Говорила мама про пшеницу, про это поле и будто сказку сказывала. Верно, жила в том рассказе мечта о собственной ниве, крестьянская боль по земле. Затем, что ни широких нив, ни пшеничных полей видеть ей в родном селе не приходилось. Узкие крестьянские полоски, раскромсанные межами участки шумят мне кукурузным стеблем, цветут белыми заплаточками льна. Все тут обработано со тщанием, рачительно — знают взаправдашнюю цену земле! Родные дали — бедна на пахотные угодья Верховина.
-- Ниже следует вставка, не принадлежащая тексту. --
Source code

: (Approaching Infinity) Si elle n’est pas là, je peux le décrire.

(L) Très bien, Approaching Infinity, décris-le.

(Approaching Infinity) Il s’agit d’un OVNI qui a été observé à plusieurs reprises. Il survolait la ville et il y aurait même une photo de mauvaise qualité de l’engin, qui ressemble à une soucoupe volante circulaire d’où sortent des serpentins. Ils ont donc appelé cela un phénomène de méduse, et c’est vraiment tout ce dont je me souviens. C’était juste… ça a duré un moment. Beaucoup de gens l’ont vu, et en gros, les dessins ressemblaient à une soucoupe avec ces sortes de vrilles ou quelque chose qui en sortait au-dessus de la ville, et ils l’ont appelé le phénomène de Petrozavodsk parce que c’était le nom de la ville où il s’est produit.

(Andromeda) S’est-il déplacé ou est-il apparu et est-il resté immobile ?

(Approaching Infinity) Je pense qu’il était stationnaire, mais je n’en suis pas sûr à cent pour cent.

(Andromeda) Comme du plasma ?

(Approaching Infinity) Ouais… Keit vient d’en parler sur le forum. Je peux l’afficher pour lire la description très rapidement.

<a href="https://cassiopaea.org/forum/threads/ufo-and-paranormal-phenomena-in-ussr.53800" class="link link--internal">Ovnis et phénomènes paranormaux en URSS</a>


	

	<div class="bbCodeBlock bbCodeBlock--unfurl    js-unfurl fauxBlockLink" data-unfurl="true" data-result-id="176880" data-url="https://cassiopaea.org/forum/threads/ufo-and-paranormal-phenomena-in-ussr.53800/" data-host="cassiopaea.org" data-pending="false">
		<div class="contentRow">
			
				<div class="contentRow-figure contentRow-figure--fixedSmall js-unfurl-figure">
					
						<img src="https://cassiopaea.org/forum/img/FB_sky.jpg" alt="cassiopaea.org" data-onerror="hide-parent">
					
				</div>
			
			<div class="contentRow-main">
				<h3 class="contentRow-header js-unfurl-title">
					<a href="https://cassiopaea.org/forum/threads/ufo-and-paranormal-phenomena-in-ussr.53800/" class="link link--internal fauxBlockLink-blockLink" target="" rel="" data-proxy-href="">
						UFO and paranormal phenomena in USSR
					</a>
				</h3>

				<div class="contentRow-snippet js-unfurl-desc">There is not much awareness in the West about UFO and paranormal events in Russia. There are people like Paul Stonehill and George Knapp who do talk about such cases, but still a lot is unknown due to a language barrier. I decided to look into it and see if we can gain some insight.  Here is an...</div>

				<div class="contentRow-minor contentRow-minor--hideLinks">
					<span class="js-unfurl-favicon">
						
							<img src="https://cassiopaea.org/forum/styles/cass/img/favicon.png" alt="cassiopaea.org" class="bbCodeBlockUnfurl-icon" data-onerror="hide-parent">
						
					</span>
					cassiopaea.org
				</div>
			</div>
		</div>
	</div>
В маминых рассказах про засеянную озимью долину и теперь я чую неутоленную тоску по щедрому добру, по красоте.
Сватались к ней там, в тех краях, где зарабатывала хлеб — жала, вязала снопы. Но не хотела она на чужбину, не могла без Верховины. Знала хорошо, что сытье здесь, по долине, житье, что люди побогаче. Но ни за что на свете не могла сменять она верховинских далей. Потому и возвращалась с заработком в горы, под верховинское небо с его ночной густою синевой, падающими августовскими звездами, зачарованным шумом еловых лесов, ветров с полонин да зимним инеем.
Работящая, скромная, красивая — косу, бывало, распустит, и, словно на диво, шли на нее любоваться — многие сватались к ней в родном селе Дубовом.
Вышла за Миколу Савулу и доныне вспоминает его с любовью. Ласковый был, мягкий, добрый. К будущему тестю никогда с пустыми руками не придет — табачку деду притащит. Видно, по этой причине дед с невестой и порешили, что будет Савула мужем щедрым и тароватым, вот и приняли его в свою семью.
Короткое это было замужество. Савулу забрали в армию, после того — на войну. Родила мама дочку Василину, когда муж был на фронте, австро-венгерским солдатом. Так и не повидал он ребенка — сгинул на севере Италии при форсировании Пиавы.